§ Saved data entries
- - - -

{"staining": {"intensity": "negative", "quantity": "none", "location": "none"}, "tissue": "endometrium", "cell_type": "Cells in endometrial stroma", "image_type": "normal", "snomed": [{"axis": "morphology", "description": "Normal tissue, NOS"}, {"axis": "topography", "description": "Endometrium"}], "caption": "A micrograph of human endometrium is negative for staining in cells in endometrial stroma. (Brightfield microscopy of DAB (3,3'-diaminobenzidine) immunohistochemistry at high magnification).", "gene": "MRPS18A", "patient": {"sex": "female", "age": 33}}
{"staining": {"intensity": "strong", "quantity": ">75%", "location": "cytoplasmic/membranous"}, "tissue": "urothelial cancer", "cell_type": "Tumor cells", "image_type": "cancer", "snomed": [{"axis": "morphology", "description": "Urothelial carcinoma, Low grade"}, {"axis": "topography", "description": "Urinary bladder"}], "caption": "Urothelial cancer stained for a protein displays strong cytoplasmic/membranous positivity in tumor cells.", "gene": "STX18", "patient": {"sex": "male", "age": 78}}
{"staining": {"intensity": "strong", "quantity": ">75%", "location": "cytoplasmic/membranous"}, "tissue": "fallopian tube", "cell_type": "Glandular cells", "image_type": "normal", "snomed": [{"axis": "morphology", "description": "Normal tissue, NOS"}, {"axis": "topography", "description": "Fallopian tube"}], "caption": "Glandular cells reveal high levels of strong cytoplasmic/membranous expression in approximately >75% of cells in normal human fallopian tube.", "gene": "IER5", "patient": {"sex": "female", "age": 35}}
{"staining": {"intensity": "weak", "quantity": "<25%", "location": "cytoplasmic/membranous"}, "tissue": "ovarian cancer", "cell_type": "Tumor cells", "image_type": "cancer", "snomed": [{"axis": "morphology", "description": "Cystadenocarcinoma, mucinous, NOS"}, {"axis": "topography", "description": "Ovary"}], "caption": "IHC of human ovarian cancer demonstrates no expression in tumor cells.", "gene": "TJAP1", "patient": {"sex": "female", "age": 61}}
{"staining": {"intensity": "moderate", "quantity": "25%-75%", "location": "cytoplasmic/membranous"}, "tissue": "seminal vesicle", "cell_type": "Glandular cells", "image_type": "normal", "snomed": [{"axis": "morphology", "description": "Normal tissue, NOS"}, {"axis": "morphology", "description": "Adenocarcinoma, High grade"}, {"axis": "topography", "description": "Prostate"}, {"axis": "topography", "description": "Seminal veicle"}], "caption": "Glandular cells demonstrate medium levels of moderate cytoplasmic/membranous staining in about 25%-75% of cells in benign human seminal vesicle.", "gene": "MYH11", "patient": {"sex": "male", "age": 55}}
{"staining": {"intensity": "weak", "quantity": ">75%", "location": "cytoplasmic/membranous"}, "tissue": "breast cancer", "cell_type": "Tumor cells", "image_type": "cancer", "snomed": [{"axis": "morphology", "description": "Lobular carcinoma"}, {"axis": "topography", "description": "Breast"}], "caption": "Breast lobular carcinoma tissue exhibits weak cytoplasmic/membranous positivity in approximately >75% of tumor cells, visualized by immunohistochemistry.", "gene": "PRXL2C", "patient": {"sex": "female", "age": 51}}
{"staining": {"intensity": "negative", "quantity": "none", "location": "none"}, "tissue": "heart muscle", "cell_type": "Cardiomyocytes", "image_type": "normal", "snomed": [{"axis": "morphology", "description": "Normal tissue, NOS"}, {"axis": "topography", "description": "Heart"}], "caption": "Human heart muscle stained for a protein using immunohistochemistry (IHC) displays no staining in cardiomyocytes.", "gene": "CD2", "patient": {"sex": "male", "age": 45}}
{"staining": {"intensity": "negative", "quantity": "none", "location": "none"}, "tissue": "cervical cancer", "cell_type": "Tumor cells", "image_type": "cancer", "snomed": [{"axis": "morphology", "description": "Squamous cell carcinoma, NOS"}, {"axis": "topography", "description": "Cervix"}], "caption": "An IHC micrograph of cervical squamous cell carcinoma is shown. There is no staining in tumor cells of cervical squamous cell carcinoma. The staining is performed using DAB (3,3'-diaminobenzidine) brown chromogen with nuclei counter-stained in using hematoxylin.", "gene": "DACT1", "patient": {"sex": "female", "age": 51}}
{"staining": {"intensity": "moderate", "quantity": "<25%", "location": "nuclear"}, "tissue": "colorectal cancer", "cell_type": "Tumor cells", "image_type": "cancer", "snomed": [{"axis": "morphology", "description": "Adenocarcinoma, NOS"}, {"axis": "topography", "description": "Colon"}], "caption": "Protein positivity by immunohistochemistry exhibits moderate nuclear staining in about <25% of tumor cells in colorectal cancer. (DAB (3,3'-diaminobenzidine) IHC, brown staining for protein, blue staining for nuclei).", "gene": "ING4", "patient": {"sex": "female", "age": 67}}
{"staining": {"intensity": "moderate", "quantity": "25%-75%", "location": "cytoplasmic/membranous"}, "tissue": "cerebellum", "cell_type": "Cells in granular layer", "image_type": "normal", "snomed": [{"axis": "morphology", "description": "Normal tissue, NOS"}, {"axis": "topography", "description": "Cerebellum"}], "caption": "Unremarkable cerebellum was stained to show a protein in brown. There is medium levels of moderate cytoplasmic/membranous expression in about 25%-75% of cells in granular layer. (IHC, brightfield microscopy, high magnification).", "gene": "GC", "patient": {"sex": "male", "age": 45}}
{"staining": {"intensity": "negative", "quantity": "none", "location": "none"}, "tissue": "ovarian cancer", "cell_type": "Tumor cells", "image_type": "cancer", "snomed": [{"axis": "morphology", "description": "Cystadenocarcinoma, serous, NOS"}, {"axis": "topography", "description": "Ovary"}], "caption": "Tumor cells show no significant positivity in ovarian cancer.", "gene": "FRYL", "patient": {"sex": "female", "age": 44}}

- - - -

§ ACTION ITEM
Transcribe all the data word for word, as it appears above.

§ WRITTEN RESPONSE
{"staining": {"intensity": "negative", "quantity": "none", "location": "none"}, "tissue": "endometrium", "cell_type": "Cells in endometrial stroma", "image_type": "normal", "snomed": [{"axis": "morphology", "description": "Normal tissue, NOS"}, {"axis": "topography", "description": "Endometrium"}], "caption": "A micrograph of human endometrium is negative for staining in cells in endometrial stroma. (Brightfield microscopy of DAB (3,3'-diaminobenzidine) immunohistochemistry at high magnification).", "gene": "MRPS18A", "patient": {"sex": "female", "age": 33}}
{"staining": {"intensity": "strong", "quantity": ">75%", "location": "cytoplasmic/membranous"}, "tissue": "urothelial cancer", "cell_type": "Tumor cells", "image_type": "cancer", "snomed": [{"axis": "morphology", "description": "Urothelial carcinoma, Low grade"}, {"axis": "topography", "description": "Urinary bladder"}], "caption": "Urothelial cancer stained for a protein displays strong cytoplasmic/membranous positivity in tumor cells.", "gene": "STX18", "patient": {"sex": "male", "age": 78}}
{"staining": {"intensity": "strong", "quantity": ">75%", "location": "cytoplasmic/membranous"}, "tissue": "fallopian tube", "cell_type": "Glandular cells", "image_type": "normal", "snomed": [{"axis": "morphology", "description": "Normal tissue, NOS"}, {"axis": "topography", "description": "Fallopian tube"}], "caption": "Glandular cells reveal high levels of strong cytoplasmic/membranous expression in approximately >75% of cells in normal human fallopian tube.", "gene": "IER5", "patient": {"sex": "female", "age": 35}}
{"staining": {"intensity": "weak", "quantity": "<25%", "location": "cytoplasmic/membranous"}, "tissue": "ovarian cancer", "cell_type": "Tumor cells", "image_type": "cancer", "snomed": [{"axis": "morphology", "description": "Cystadenocarcinoma, mucinous, NOS"}, {"axis": "topography", "description": "Ovary"}], "caption": "IHC of human ovarian cancer demonstrates no expression in tumor cells.", "gene": "TJAP1", "patient": {"sex": "female", "age": 61}}
{"staining": {"intensity": "moderate", "quantity": "25%-75%", "location": "cytoplasmic/membranous"}, "tissue": "seminal vesicle", "cell_type": "Glandular cells", "image_type": "normal", "snomed": [{"axis": "morphology", "description": "Normal tissue, NOS"}, {"axis": "morphology", "description": "Adenocarcinoma, High grade"}, {"axis": "topography", "description": "Prostate"}, {"axis": "topography", "description": "Seminal veicle"}], "caption": "Glandular cells demonstrate medium levels of moderate cytoplasmic/membranous staining in about 25%-75% of cells in benign human seminal vesicle.", "gene": "MYH11", "patient": {"sex": "male", "age": 55}}
{"staining": {"intensity": "weak", "quantity": ">75%", "location": "cytoplasmic/membranous"}, "tissue": "breast cancer", "cell_type": "Tumor cells", "image_type": "cancer", "snomed": [{"axis": "morphology", "description": "Lobular carcinoma"}, {"axis": "topography", "description": "Breast"}], "caption": "Breast lobular carcinoma tissue exhibits weak cytoplasmic/membranous positivity in approximately >75% of tumor cells, visualized by immunohistochemistry.", "gene": "PRXL2C", "patient": {"sex": "female", "age": 51}}
{"staining": {"intensity": "negative", "quantity": "none", "location": "none"}, "tissue": "heart muscle", "cell_type": "Cardiomyocytes", "image_type": "normal", "snomed": [{"axis": "morphology", "description": "Normal tissue, NOS"}, {"axis": "topography", "description": "Heart"}], "caption": "Human heart muscle stained for a protein using immunohistochemistry (IHC) displays no staining in cardiomyocytes.", "gene": "CD2", "patient": {"sex": "male", "age": 45}}
{"staining": {"intensity": "negative", "quantity": "none", "location": "none"}, "tissue": "cervical cancer", "cell_type": "Tumor cells", "image_type": "cancer", "snomed": [{"axis": "morphology", "description": "Squamous cell carcinoma, NOS"}, {"axis": "topography", "description": "Cervix"}], "caption": "An IHC micrograph of cervical squamous cell carcinoma is shown. There is no staining in tumor cells of cervical squamous cell carcinoma. The staining is performed using DAB (3,3'-diaminobenzidine) brown chromogen with nuclei counter-stained in using hematoxylin.", "gene": "DACT1", "patient": {"sex": "female", "age": 51}}
{"staining": {"intensity": "moderate", "quantity": "<25%", "location": "nuclear"}, "tissue": "colorectal cancer", "cell_type": "Tumor cells", "image_type": "cancer", "snomed": [{"axis": "morphology", "description": "Adenocarcinoma, NOS"}, {"axis": "topography", "description": "Colon"}], "caption": "Protein positivity by immunohistochemistry exhibits moderate nuclear staining in about <25% of tumor cells in colorectal cancer. (DAB (3,3'-diaminobenzidine) IHC, brown staining for protein, blue staining for nuclei).", "gene": "ING4", "patient": {"sex": "female", "age": 67}}
{"staining": {"intensity": "moderate", "quantity": "25%-75%", "location": "cytoplasmic/membranous"}, "tissue": "cerebellum", "cell_type": "Cells in granular layer", "image_type": "normal", "snomed": [{"axis": "morphology", "description": "Normal tissue, NOS"}, {"axis": "topography", "description": "Cerebellum"}], "caption": "Unremarkable cerebellum was stained to show a protein in brown. There is medium levels of moderate cytoplasmic/membranous expression in about 25%-75% of cells in granular layer. (IHC, brightfield microscopy, high magnification).", "gene": "GC", "patient": {"sex": "male", "age": 45}}
{"staining": {"intensity": "negative", "quantity": "none", "location": "none"}, "tissue": "ovarian cancer", "cell_type": "Tumor cells", "image_type": "cancer", "snomed": [{"axis": "morphology", "description": "Cystadenocarcinoma, serous, NOS"}, {"axis": "topography", "description": "Ovary"}], "caption": "Tumor cells show no significant positivity in ovarian cancer.", "gene": "FRYL", "patient": {"sex": "female", "age": 44}}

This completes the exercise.